Utarło się przekonanie, że najczęściej ofiarami oszustów stają się osoby starsze, które nie znają się na nowych technologiach, a przez to są łatwiejszym łupem. Naciągacze nabierają ich metodami na wnuczka czy policjanta. Jednak nie jest to regułą. Coraz częściej pieniądze tracą osoby stosunkowo młode, aktywne zawodowo, zabiegane i dobrze zarabiające — informuje Rzeczpospolita.
Oszukują młodych
Młodzi najczęściej stają się ofiarami oszustwa na bankowca. Dzwonią do nich oszuści, podając się za pracownika banku. W trakcie rozmowy przekonują, że pieniądze ofiary są zagrożone i konieczne jest przelanie ich na inne, bezpieczne konto.

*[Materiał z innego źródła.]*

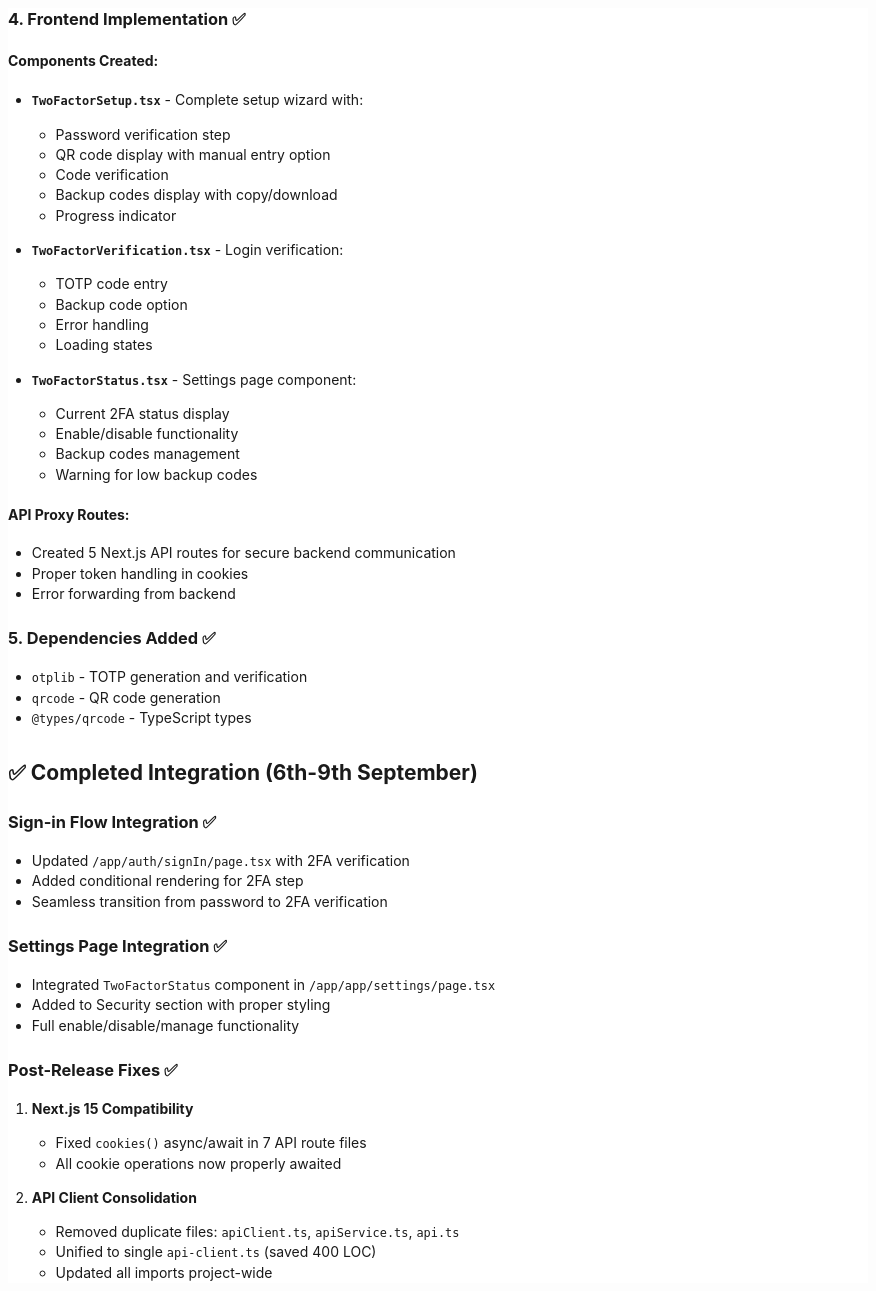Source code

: ### 4. Frontend Implementation ✅

#### Components Created:
- **`TwoFactorSetup.tsx`** - Complete setup wizard with:
  - Password verification step
  - QR code display with manual entry option
  - Code verification
  - Backup codes display with copy/download
  - Progress indicator

- **`TwoFactorVerification.tsx`** - Login verification:
  - TOTP code entry
  - Backup code option
  - Error handling
  - Loading states

- **`TwoFactorStatus.tsx`** - Settings page component:
  - Current 2FA status display
  - Enable/disable functionality
  - Backup codes management
  - Warning for low backup codes

#### API Proxy Routes:
- Created 5 Next.js API routes for secure backend communication
- Proper token handling in cookies
- Error forwarding from backend

### 5. Dependencies Added ✅
- `otplib` - TOTP generation and verification
- `qrcode` - QR code generation
- `@types/qrcode` - TypeScript types

## ✅ Completed Integration (6th-9th September)

### Sign-in Flow Integration ✅
- Updated `/app/auth/signIn/page.tsx` with 2FA verification
- Added conditional rendering for 2FA step
- Seamless transition from password to 2FA verification

### Settings Page Integration ✅
- Integrated `TwoFactorStatus` component in `/app/app/settings/page.tsx`
- Added to Security section with proper styling
- Full enable/disable/manage functionality

### Post-Release Fixes ✅
1. **Next.js 15 Compatibility**
   - Fixed `cookies()` async/await in 7 API route files
   - All cookie operations now properly awaited

2. **API Client Consolidation**
   - Removed duplicate files: `apiClient.ts`, `apiService.ts`, `api.ts`
   - Unified to single `api-client.ts` (saved 400 LOC)
   - Updated all imports project-wide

W rzeczywistości transferują pieniądze na konta oszustów. Tak zrobił pewien 25-latek, który stracił w ten sposób 69 tys. zł lub 37-latek, który stracił ponad 100 tys. zł.
Sednem tego rodzaju przestępstw jest działanie sprawcy na emocjach osób, z którymi się kontaktuje, wprowadzenie ich w stan poczucia zagrożenia.
- mówi Wioletta Szubska z KGP.
Powodzenie oszustwa zależy od tego, jak dana osoba jest podatna na metody socjotechniczne. W tym wypadku naciągacze nie wykorzystują autorytetu w postaci policjanta lub osoby bliskie, np. wnuczek lub wnuczka. Zamiast tego przekonują, że zagrożone są zbierane przez lata oszczędności.